Marlene hatte andere Pläne

Heute wird die Diva in Berlin begraben  ■ Aus Berlin CC Malzahn

Marlene hatte andere Pläne: Sie wünschte sich ein ruhiges Begräbnis im engsten Kreis. Doch wenn der Weltstar heute morgen um elf Uhr auf dem kleinen Schöneberger Friedhof an der Stubenrauchstraße zur letzten Ruhe gebettet wird, werden neben einigen wenigen Freunden und Verwandten auch über vierhundert Journalisten und Journalistinnen aus aller Welt und Zehntausende Zaungäste dabeisein. Das erste Programm wird den letzten Auftritt von Marlene Dietrich live übertragen — soviel Publikum auf einmal hatte sie noch nie.

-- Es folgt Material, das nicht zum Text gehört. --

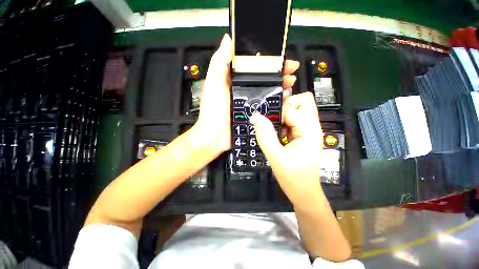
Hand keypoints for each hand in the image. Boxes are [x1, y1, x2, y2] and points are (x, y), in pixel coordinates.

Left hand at [194, 33, 299, 154]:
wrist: (216, 137)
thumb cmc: (213, 111)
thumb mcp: (213, 84)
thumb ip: (219, 62)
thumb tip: (228, 39)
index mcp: (234, 80)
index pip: (253, 65)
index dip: (267, 60)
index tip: (280, 57)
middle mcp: (243, 90)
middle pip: (263, 77)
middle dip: (278, 72)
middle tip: (291, 70)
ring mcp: (250, 103)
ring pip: (268, 90)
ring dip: (280, 85)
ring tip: (291, 82)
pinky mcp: (254, 114)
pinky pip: (267, 105)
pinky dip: (277, 101)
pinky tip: (285, 98)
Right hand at [249, 92, 322, 209]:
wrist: (303, 192)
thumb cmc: (293, 178)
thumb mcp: (276, 158)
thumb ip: (265, 136)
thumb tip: (255, 116)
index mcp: (309, 130)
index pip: (295, 106)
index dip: (279, 110)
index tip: (268, 121)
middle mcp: (311, 126)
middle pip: (302, 101)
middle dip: (285, 106)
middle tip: (273, 121)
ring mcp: (307, 130)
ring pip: (297, 109)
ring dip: (282, 115)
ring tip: (273, 129)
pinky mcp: (301, 134)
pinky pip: (292, 119)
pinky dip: (282, 122)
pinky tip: (276, 133)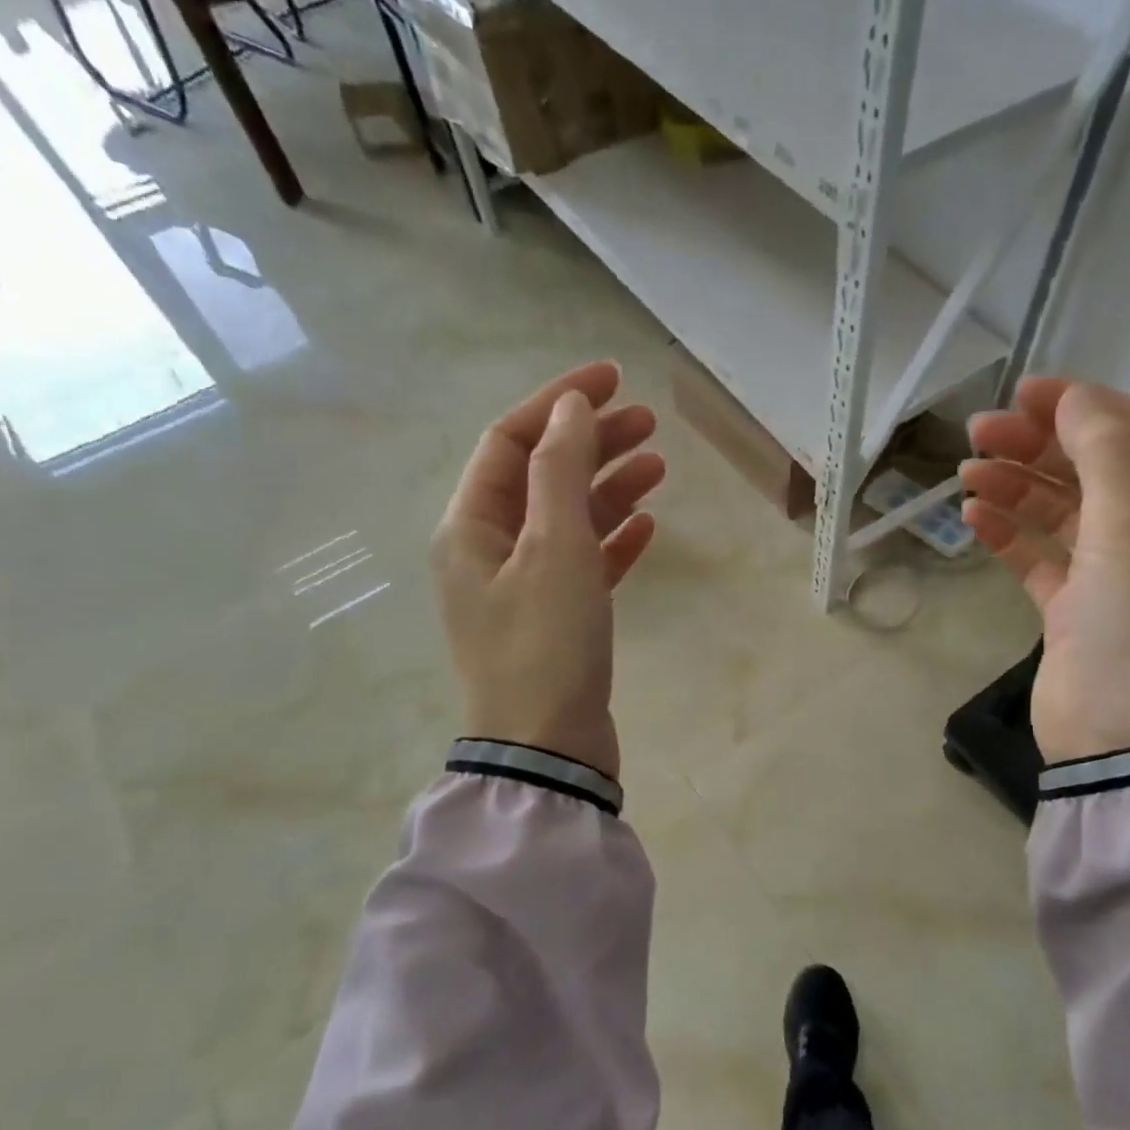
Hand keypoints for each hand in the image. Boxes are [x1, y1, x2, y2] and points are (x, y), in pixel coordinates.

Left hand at [430, 362, 665, 780]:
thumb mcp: (554, 549)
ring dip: (609, 487)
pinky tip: (648, 526)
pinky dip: (613, 539)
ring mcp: (522, 586)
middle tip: (648, 421)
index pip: (511, 440)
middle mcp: (489, 550)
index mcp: (471, 526)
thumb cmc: (546, 645)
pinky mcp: (555, 619)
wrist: (548, 750)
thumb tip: (568, 408)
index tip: (613, 379)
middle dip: (591, 442)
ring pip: (567, 518)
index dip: (559, 402)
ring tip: (658, 465)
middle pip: (541, 475)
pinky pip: (583, 562)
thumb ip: (559, 471)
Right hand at [961, 379, 1129, 763]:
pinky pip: (1036, 556)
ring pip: (1058, 510)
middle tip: (977, 433)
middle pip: (1091, 467)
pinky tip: (973, 517)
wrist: (1125, 737)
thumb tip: (1074, 398)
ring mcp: (1109, 573)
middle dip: (1037, 444)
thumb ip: (1103, 454)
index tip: (1026, 394)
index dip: (1085, 405)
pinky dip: (1007, 533)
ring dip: (1015, 486)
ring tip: (966, 474)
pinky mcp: (1070, 607)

Die Telefonnummer des evangelischen Pfarrers, der die Trauerrede halten wird, gibt der Berliner Senat nicht raus: sonst käme der Gottesmann vor lauter Presse nicht dazu, die Predigt zu schreiben. Was wird ihm zu Marlenes Leben nach dem Tod einfallen? Für die Dietrich war die Sache klar: „Sie glauben doch nicht, daß nachher etwas kommt?“ fragte sie einmal einen Journalisten — und fügte im Brustton der Überzeugung hinzu: „Ah bah, so ein Quatsch! Da kann man doch nicht daran glauben, daß die oben da alle rumfliegen!“

Ihr Leichnam wurde Freitag nacht von Paris nach Berlin geflogen. Heute morgen wird er in einem offenen schwarzen Cadillac und mit einem Konvoi zum Friedhof gefahren. Marlene Dietrich wird 20 Meter entfernt vom Grab ihrer Mutter, Josephine von Losch, beigesetzt. Fieberhaft suchten die Berlinerinnen und Berliner gestern nach Dietrich-Devotionalien in der Stadt. Buchgeschäfte meldeten rasant steigende Umsätze von Dietrich-Schallplatten, Büchern und Postern. Vor dem Berliner Panoptikum am Kurfürstendamm standen Touristinnen und Touristen in langer Schlange, manche mit Blumen: Im Wachsfigurenkabinett ist neben dem Massenmörder Haarmann und dem amerikanischen Präsidenten Kennedy auch Frau Dietrich in Lebensgröße nachgebildet. Und um das frisch ausgehobene Grab auf dem Friedhof strich ein Travestiekünstler, der aussah wie Marlene in ihren besten Jahren. Nicht Nekrophilie hatte ihn an diesen Ort getrieben, sondern ein Privatsender.

Der Berliner Senat, dessen Planungen zum Gedenken an Marlene Dietrich im wesentlichen aus Pleiten, Pech und Pannen bestanden, fügt heute noch eine Peinlichkeit hinzu. Ein popeliger Empfang soll nun die geplante Gala ersetzen. Der Regierende Bürgermeister Diepgen, so war zu hören, habe jedoch nicht die Zeit teilzunehmen. Der Bezirkswahlkampf scheint dem blassen Eberhard wichtiger zu sein als die Ehrung des schillernden Weltstars, der heute für immer in seine Heimat zurückkehrt.